Les dépenses de santé oscillent entre 11,5 et 12,3 % du PIB selon les sources et connaissent une croissance annuelle de 4 % du fait du vieillissement et des coûts de l’innovation. La France est le troisième pays le plus dépensier au monde en matière de santé mais seulement au 12e rang mondial en termes d’espérance de vie. Maintenir ce cap conduirait, d’ici 10 à 15 ans, à un niveau de dépense de santé atteignant 20 % du PIB. Une telle perspective ne serait tenable qu’en cas de croissance économique de 4 ou 5 % par an, une direction que le pays ne semble pas prendre, même en augmentant le temps et la durée du travail.
L’efficacité du système actuel est remise en question. Il est fondamental de dégager des pistes pour préserver la bonne santé de la population et enrayer l’occurrence des maladies chroniques.
Quelles grandes transformations préconisez-vous ?
Sans un Gouvernement engagé sur le long terme et sans majorité stable, la seule méthode actuelle utilisée pour réduire les dépenses, de PLFSS en PLFSS (projet de loi de financement de la sécurité sociale), consiste en des coupes tarifaires. Cette approche pénalise de manière systématique tous les professionnels, sans tenir compte de la qualité de leur prise en charge. Il est impératif de définir des indicateurs de qualité afin de rémunérer les professionnels en conséquence.
Aujourd’hui, près de 20 % des actes de soins sont considérés comme inadéquats par l’Assurance maladie (indemnités journalières, médicaments, nombre de consultations, transports, etc.). Ce dérapage sanctionne l’ensemble de la profession. Pour réduire l’impact financier de ces dérives, notamment en médecine de ville, les tarifs hospitaliers privés et publics sont réduits. Nous devons procéder à un rééquilibrage afin de préserver les investissements et la qualité de l’offre de soins. De plus, nous devons valoriser les activités qui répondent aux objectifs de santé publique (permanence des soins, maillage du territoire, dépistages, etc.). Nous devons être plus discriminants dans nos choix, comme je le propose dans mon ouvrage Demain notre santé.
Par ailleurs, l’organisation territoriale des parcours de soins des patients chroniques doit être mieux formalisée et mieux rémunérée. Une meilleure coordination sur le terrain est indispensable pour faire face au vieillissement de la population et au développement des maladies chroniques qui ne nécessitent que peu d’hospitalisations.
Enfin, il est crucial d’assurer une meilleure promotion de la prévention primaire. Une politique nationale de prévention en santé implique la promotion d’une alimentation équilibrée, de l’activité physique régulière, des mobilités douces, la lutte contre toutes les formes d’addictions et l’isolement, facteur de déclin cognitif. C’est une politique intersectorielle et interministérielle qui doit être partagée par tous : élus, ministères, personnels de l’éducation et entreprises.
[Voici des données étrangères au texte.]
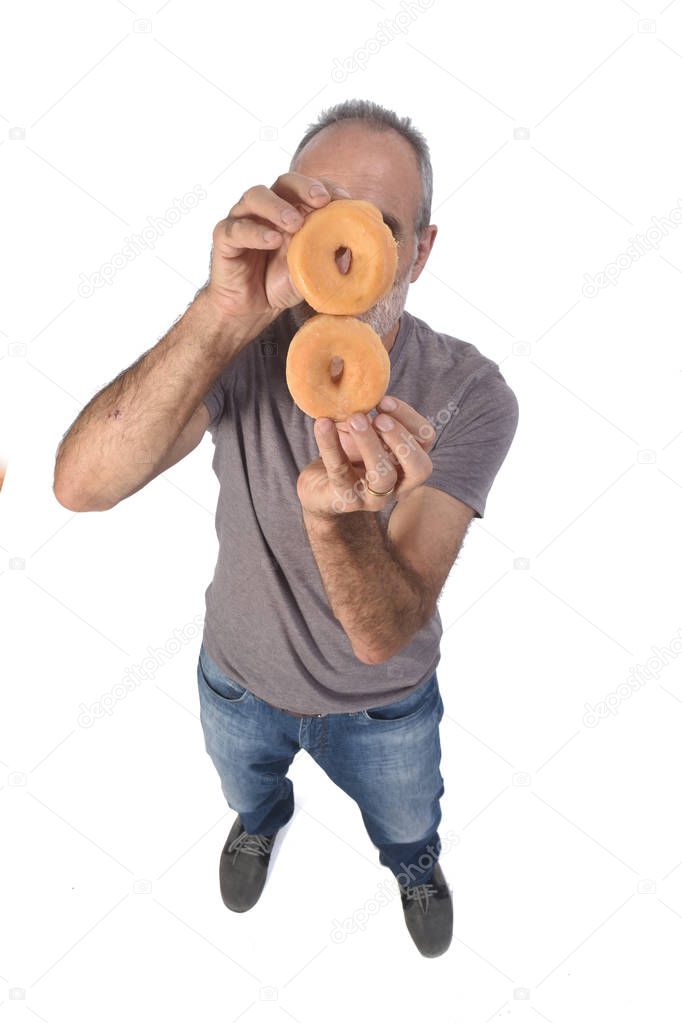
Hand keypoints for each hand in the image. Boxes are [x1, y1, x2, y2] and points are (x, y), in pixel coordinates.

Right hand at [204, 172, 350, 321]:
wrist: (251, 310)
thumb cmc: (281, 284)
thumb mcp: (314, 270)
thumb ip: (333, 255)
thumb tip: (365, 247)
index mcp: (292, 210)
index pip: (309, 188)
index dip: (326, 188)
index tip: (344, 199)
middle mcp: (267, 208)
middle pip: (284, 182)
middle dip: (304, 187)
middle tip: (321, 201)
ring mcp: (244, 219)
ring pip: (255, 196)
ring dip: (277, 206)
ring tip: (295, 223)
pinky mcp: (225, 238)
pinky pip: (236, 228)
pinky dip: (255, 232)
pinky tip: (272, 240)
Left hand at [297, 397, 436, 517]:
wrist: (319, 486)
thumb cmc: (347, 452)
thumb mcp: (363, 428)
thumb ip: (370, 406)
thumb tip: (359, 362)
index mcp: (408, 462)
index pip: (426, 441)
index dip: (410, 419)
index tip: (385, 400)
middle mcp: (399, 483)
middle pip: (419, 467)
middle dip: (402, 439)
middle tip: (379, 417)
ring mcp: (373, 497)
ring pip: (384, 476)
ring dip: (371, 444)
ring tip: (355, 419)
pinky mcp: (345, 500)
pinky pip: (340, 472)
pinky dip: (330, 444)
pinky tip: (322, 423)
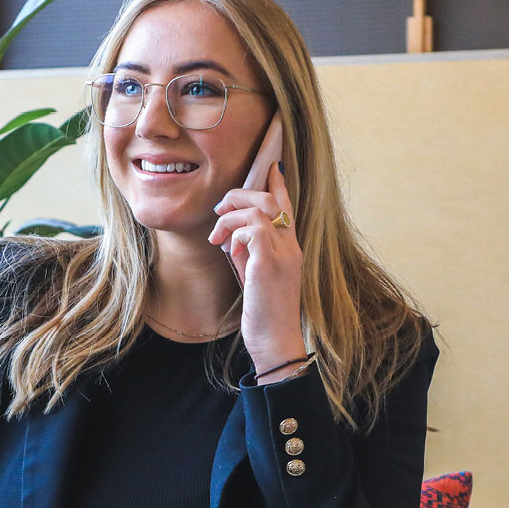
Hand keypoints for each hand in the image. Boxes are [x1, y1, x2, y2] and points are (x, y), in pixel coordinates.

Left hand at [208, 122, 306, 376]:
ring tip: (217, 235)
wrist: (275, 342)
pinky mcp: (270, 264)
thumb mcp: (255, 276)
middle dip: (240, 195)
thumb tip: (232, 238)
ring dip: (231, 216)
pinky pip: (252, 230)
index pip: (287, 206)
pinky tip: (227, 250)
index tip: (272, 165)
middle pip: (270, 199)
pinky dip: (235, 234)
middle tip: (219, 210)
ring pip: (259, 209)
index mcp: (291, 248)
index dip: (278, 183)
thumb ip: (249, 254)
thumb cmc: (263, 313)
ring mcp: (283, 254)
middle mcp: (291, 246)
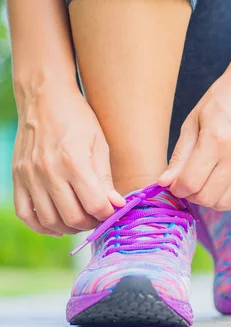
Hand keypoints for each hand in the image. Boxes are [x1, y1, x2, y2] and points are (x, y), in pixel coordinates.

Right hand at [12, 83, 124, 235]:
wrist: (44, 98)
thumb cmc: (78, 119)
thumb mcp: (100, 144)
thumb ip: (106, 178)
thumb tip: (117, 205)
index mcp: (74, 162)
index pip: (95, 205)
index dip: (108, 214)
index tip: (114, 210)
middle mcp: (49, 171)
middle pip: (73, 218)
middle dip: (91, 223)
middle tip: (99, 217)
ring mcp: (29, 176)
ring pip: (50, 220)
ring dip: (69, 228)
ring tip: (81, 219)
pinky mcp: (17, 177)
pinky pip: (25, 213)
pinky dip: (42, 225)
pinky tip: (57, 224)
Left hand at [159, 68, 230, 210]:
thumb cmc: (220, 101)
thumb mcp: (192, 122)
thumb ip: (179, 156)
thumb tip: (163, 183)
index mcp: (215, 140)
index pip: (191, 182)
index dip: (178, 189)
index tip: (175, 183)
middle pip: (208, 197)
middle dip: (191, 196)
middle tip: (187, 184)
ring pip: (225, 202)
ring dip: (209, 200)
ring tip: (203, 186)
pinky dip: (227, 200)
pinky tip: (219, 188)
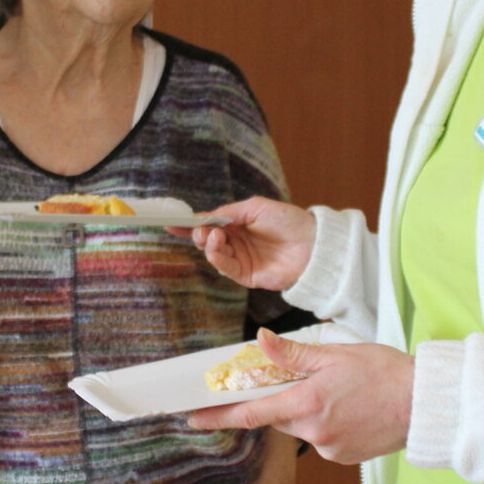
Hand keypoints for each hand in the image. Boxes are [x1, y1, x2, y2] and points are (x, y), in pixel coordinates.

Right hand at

Quelle place pour les établissements de santé privés ?
L’hospitalisation privée représente un acteur essentiel et majeur de l’offre de soins. Je n’imagine pas un système sans cohabitation des secteurs privé et public. Je plaide ainsi pour un système mixte, conditionné par la recherche de la complémentarité et la coopération entre ces deux secteurs. En tant qu’acteur de santé publique légitime sur le territoire, l’hospitalisation privée doit prendre part à la réflexion sur l’avenir du modèle et s’affirmer comme force de proposition.